%%
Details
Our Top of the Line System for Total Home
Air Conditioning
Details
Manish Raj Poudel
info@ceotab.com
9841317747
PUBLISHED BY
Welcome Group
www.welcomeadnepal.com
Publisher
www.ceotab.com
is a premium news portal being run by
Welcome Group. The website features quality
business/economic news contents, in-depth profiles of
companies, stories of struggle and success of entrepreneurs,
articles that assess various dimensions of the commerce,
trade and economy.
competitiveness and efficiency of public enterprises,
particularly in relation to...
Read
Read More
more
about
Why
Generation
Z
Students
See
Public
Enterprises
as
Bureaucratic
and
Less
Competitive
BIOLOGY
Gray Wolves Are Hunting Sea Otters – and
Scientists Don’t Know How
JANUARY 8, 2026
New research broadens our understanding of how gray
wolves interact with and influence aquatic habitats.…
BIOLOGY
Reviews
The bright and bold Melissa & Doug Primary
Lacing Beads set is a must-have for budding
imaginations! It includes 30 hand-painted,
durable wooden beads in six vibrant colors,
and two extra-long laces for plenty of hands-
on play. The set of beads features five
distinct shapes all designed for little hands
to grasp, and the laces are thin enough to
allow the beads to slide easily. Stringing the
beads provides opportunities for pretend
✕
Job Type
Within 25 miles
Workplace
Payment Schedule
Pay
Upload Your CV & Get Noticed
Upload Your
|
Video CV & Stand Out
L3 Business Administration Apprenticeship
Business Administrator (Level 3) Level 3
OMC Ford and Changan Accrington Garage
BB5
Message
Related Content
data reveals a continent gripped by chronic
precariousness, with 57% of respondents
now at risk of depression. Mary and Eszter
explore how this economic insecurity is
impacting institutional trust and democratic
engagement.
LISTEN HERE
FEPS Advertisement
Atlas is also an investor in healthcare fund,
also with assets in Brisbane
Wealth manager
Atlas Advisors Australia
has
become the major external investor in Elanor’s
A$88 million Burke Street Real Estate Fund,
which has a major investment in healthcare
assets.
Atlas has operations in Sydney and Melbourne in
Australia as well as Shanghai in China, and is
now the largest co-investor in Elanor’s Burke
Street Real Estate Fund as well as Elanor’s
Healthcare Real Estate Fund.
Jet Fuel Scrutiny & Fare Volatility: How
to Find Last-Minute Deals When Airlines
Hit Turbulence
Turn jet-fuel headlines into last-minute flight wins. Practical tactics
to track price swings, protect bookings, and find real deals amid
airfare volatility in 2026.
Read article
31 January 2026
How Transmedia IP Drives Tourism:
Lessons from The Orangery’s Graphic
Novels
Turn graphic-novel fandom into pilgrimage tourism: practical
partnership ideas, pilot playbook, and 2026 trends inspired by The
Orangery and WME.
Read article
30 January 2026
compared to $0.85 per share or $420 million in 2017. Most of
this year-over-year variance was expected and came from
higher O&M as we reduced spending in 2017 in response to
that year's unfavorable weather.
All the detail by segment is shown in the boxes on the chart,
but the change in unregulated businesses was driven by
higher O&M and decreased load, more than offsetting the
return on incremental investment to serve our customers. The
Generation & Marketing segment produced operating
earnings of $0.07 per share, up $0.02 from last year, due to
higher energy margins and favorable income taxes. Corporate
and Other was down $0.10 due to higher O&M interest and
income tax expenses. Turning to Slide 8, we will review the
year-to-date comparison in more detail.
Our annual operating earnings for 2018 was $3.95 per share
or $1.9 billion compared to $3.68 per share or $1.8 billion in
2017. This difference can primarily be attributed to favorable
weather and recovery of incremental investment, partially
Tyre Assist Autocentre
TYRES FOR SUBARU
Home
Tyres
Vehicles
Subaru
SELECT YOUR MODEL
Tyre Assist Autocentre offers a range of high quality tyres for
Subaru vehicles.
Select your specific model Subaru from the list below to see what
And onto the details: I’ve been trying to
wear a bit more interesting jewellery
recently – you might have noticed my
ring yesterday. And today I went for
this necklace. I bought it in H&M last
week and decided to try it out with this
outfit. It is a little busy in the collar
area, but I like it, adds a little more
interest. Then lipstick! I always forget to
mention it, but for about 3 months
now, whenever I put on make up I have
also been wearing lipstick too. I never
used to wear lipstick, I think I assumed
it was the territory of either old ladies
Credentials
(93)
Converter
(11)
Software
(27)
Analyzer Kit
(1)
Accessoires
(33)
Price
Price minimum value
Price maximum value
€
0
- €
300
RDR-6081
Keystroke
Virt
%%
● **What to produce**: Update the listing above by replacing "Lacing Beads" with "Stringing Beads" and keeping every other line unchanged.

● **Response area**:
Details
Our Top of the Line System for Total Home
Air Conditioning
Details
Manish Raj Poudel
info@ceotab.com
9841317747
PUBLISHED BY
Welcome Group
www.welcomeadnepal.com
Publisher
www.ceotab.com
is a premium news portal being run by
Welcome Group. The website features quality
business/economic news contents, in-depth profiles of
companies, stories of struggle and success of entrepreneurs,
articles that assess various dimensions of the commerce,
trade and economy.
competitiveness and efficiency of public enterprises,
particularly in relation to...
Read
Read More
more
about
Why
Generation
Z
Students
See
Public
Enterprises
as
Bureaucratic
and
Less
Competitive
BIOLOGY
Gray Wolves Are Hunting Sea Otters – and
Scientists Don’t Know How
JANUARY 8, 2026
New research broadens our understanding of how gray
wolves interact with and influence aquatic habitats.…
BIOLOGY
Reviews
The bright and bold Melissa & Doug Primary
Stringing Beads set is a must-have for budding
imaginations! It includes 30 hand-painted,
durable wooden beads in six vibrant colors,
and two extra-long laces for plenty of hands-
on play. The set of beads features five
distinct shapes all designed for little hands
to grasp, and the laces are thin enough to
allow the beads to slide easily. Stringing the
beads provides opportunities for pretend
✕
Job Type
Within 25 miles
Workplace
Payment Schedule
Pay
Upload Your CV & Get Noticed
Upload Your
|
Video CV & Stand Out
L3 Business Administration Apprenticeship
Business Administrator (Level 3) Level 3
OMC Ford and Changan Accrington Garage
BB5
Message
Related Content
data reveals a continent gripped by chronic
precariousness, with 57% of respondents
now at risk of depression. Mary and Eszter
explore how this economic insecurity is
impacting institutional trust and democratic
engagement.
LISTEN HERE
FEPS Advertisement
Atlas is also an investor in healthcare fund,
also with assets in Brisbane
Wealth manager
Atlas Advisors Australia
has
become the major external investor in Elanor’s
A$88 million Burke Street Real Estate Fund,
which has a major investment in healthcare
assets.
Atlas has operations in Sydney and Melbourne in
Australia as well as Shanghai in China, and is
now the largest co-investor in Elanor’s Burke
Street Real Estate Fund as well as Elanor’s
Healthcare Real Estate Fund.
Jet Fuel Scrutiny & Fare Volatility: How
to Find Last-Minute Deals When Airlines
Hit Turbulence
Turn jet-fuel headlines into last-minute flight wins. Practical tactics
to track price swings, protect bookings, and find real deals amid
airfare volatility in 2026.
Read article
31 January 2026
How Transmedia IP Drives Tourism:
Lessons from The Orangery’s Graphic
Novels
Turn graphic-novel fandom into pilgrimage tourism: practical
partnership ideas, pilot playbook, and 2026 trends inspired by The
Orangery and WME.
Read article
30 January 2026
compared to $0.85 per share or $420 million in 2017. Most of
this year-over-year variance was expected and came from
higher O&M as we reduced spending in 2017 in response to
that year's unfavorable weather.
All the detail by segment is shown in the boxes on the chart,
but the change in unregulated businesses was driven by
higher O&M and decreased load, more than offsetting the
return on incremental investment to serve our customers. The
Generation & Marketing segment produced operating
earnings of $0.07 per share, up $0.02 from last year, due to
higher energy margins and favorable income taxes. Corporate
and Other was down $0.10 due to higher O&M interest and
income tax expenses. Turning to Slide 8, we will review the
year-to-date comparison in more detail.
Our annual operating earnings for 2018 was $3.95 per share
or $1.9 billion compared to $3.68 per share or $1.8 billion in
2017. This difference can primarily be attributed to favorable
weather and recovery of incremental investment, partially
Tyre Assist Autocentre
TYRES FOR SUBARU
Home
Tyres
Vehicles
Subaru
SELECT YOUR MODEL
Tyre Assist Autocentre offers a range of high quality tyres for
Subaru vehicles.
Select your specific model Subaru from the list below to see what
And onto the details: I’ve been trying to
wear a bit more interesting jewellery
recently – you might have noticed my
ring yesterday. And today I went for
this necklace. I bought it in H&M last
week and decided to try it out with this
outfit. It is a little busy in the collar
area, but I like it, adds a little more
interest. Then lipstick! I always forget to
mention it, but for about 3 months
now, whenever I put on make up I have
also been wearing lipstick too. I never
used to wear lipstick, I think I assumed
it was the territory of either old ladies
Credentials
(93)
Converter
(11)
Software
(27)
Analyzer Kit
(1)
Accessoires
(33)
Price
Price minimum value
Price maximum value
€
0
- €
300
RDR-6081
Keystroke
Virt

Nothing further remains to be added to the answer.